**PROVIDED MATERIAL:**
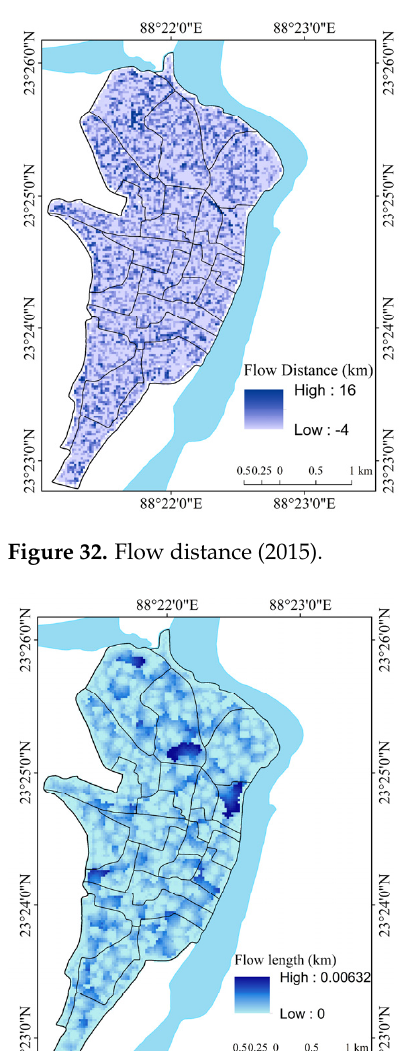
Figure 31. Flow direction (2015).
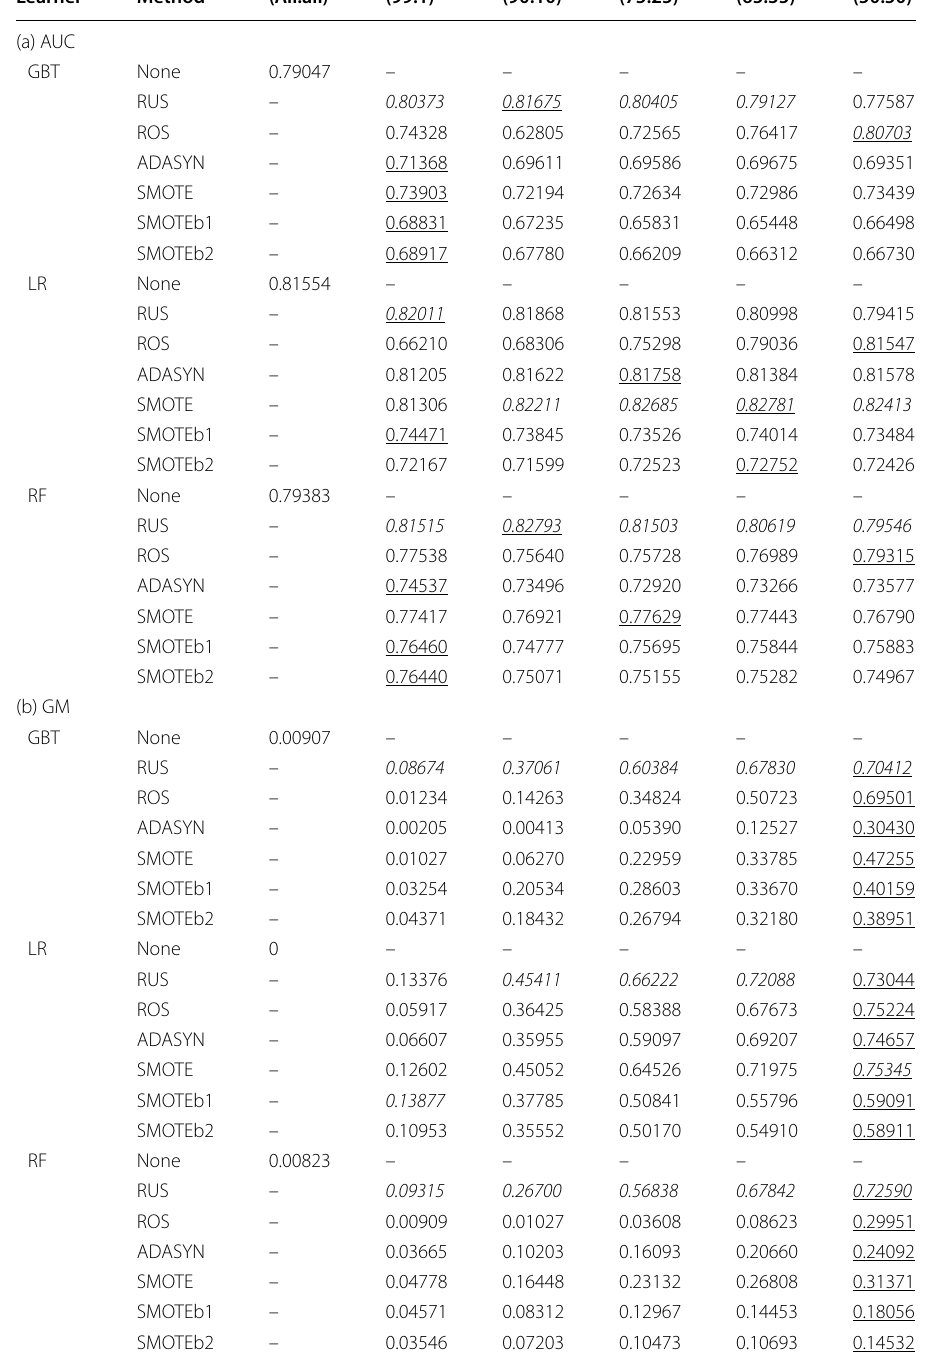
The highest value within each column (class distribution ratio) of each sub-table is in italic type, and the highest value within each row (sampling method) of each sub-table is underlined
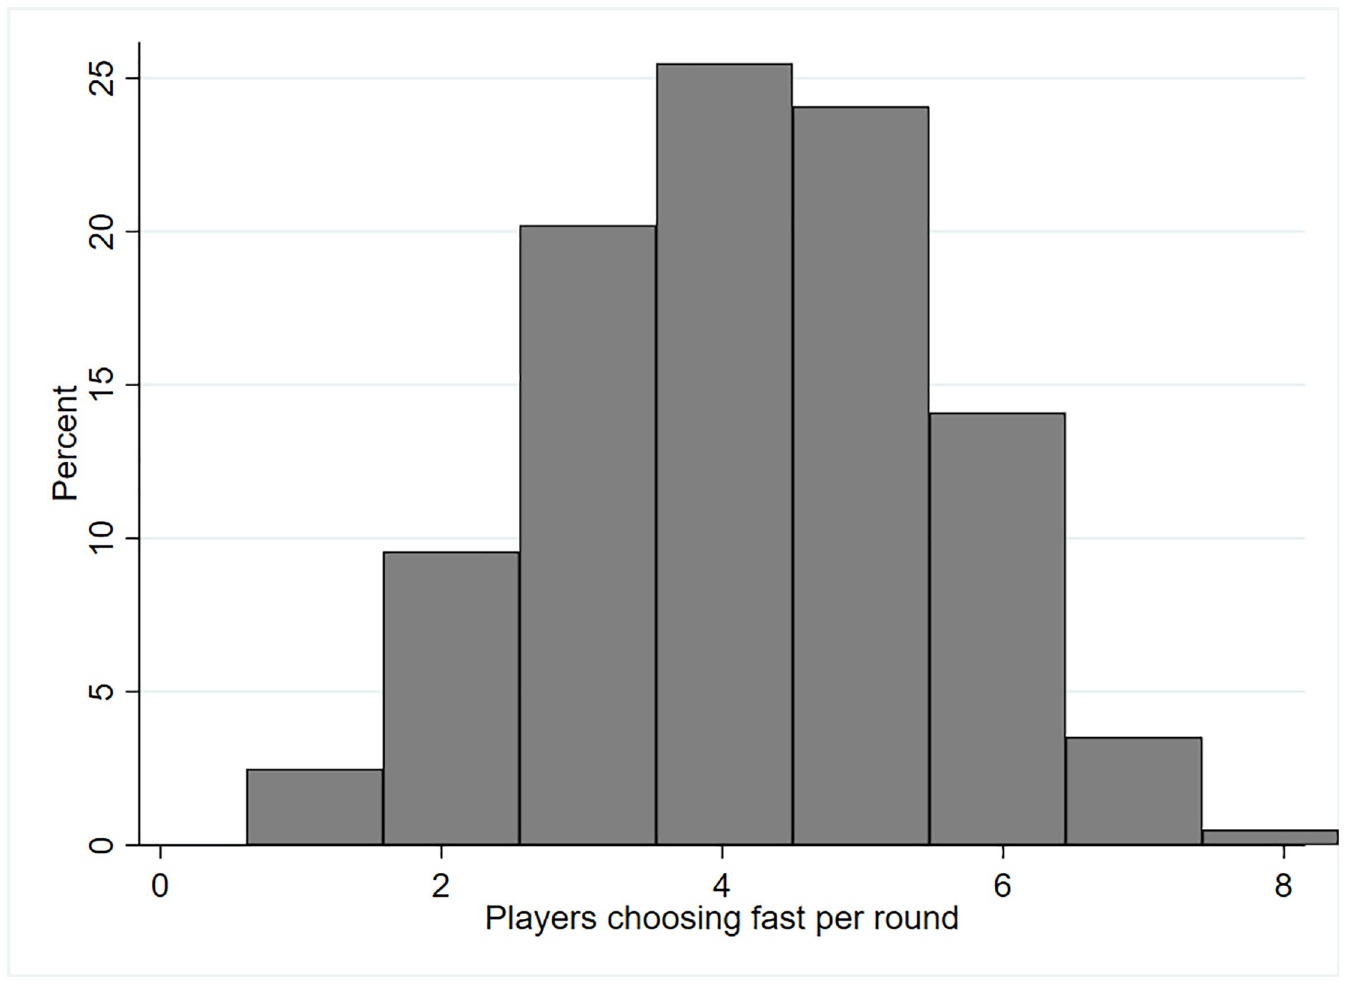
Fig 2. Number of players choosing fast per round in percentage.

**TASK GOAL:** Repeat the full listing above without altering a word, and skip the pictures.

**OUTPUT BELOW:**
Figure 31. Flow direction (2015).
The highest value within each column (class distribution ratio) of each sub-table is in italic type, and the highest value within each row (sampling method) of each sub-table is underlined
Fig 2. Number of players choosing fast per round in percentage.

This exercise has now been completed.